Work instructions: Go through the records below and tally the lines that include "acte". Answer with the number only.
-=-=-=-=-
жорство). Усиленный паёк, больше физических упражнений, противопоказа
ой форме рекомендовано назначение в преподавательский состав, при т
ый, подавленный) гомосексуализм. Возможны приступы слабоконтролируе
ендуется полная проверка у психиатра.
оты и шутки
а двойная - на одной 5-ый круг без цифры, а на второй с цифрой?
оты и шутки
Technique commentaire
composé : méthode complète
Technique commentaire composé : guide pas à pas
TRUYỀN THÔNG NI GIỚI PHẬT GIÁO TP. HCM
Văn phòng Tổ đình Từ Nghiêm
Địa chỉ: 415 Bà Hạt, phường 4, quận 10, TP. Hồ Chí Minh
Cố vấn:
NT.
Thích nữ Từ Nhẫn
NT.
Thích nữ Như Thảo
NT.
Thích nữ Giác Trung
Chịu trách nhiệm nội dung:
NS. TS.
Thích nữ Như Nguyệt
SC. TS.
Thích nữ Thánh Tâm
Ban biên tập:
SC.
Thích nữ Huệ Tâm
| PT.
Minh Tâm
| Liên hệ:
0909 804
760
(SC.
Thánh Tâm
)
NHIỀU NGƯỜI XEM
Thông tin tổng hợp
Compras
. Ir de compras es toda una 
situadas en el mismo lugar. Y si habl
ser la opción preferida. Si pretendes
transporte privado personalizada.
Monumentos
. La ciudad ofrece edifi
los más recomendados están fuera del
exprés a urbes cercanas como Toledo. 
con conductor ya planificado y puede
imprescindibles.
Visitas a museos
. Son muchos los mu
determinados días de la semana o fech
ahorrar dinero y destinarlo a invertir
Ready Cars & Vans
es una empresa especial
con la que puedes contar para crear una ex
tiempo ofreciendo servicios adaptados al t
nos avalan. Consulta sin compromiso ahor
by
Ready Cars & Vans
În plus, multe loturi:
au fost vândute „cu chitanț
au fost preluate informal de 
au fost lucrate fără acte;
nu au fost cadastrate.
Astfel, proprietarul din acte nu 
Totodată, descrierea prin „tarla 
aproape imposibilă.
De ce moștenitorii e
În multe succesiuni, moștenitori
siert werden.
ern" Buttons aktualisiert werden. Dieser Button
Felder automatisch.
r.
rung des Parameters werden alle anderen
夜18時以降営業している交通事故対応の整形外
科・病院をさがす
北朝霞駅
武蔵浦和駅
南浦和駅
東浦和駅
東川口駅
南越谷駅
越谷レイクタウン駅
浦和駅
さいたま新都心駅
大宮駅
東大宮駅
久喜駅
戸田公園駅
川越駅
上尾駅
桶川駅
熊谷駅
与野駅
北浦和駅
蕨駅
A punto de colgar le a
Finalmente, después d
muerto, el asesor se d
-=-=-=-=-
Solved exercise: 2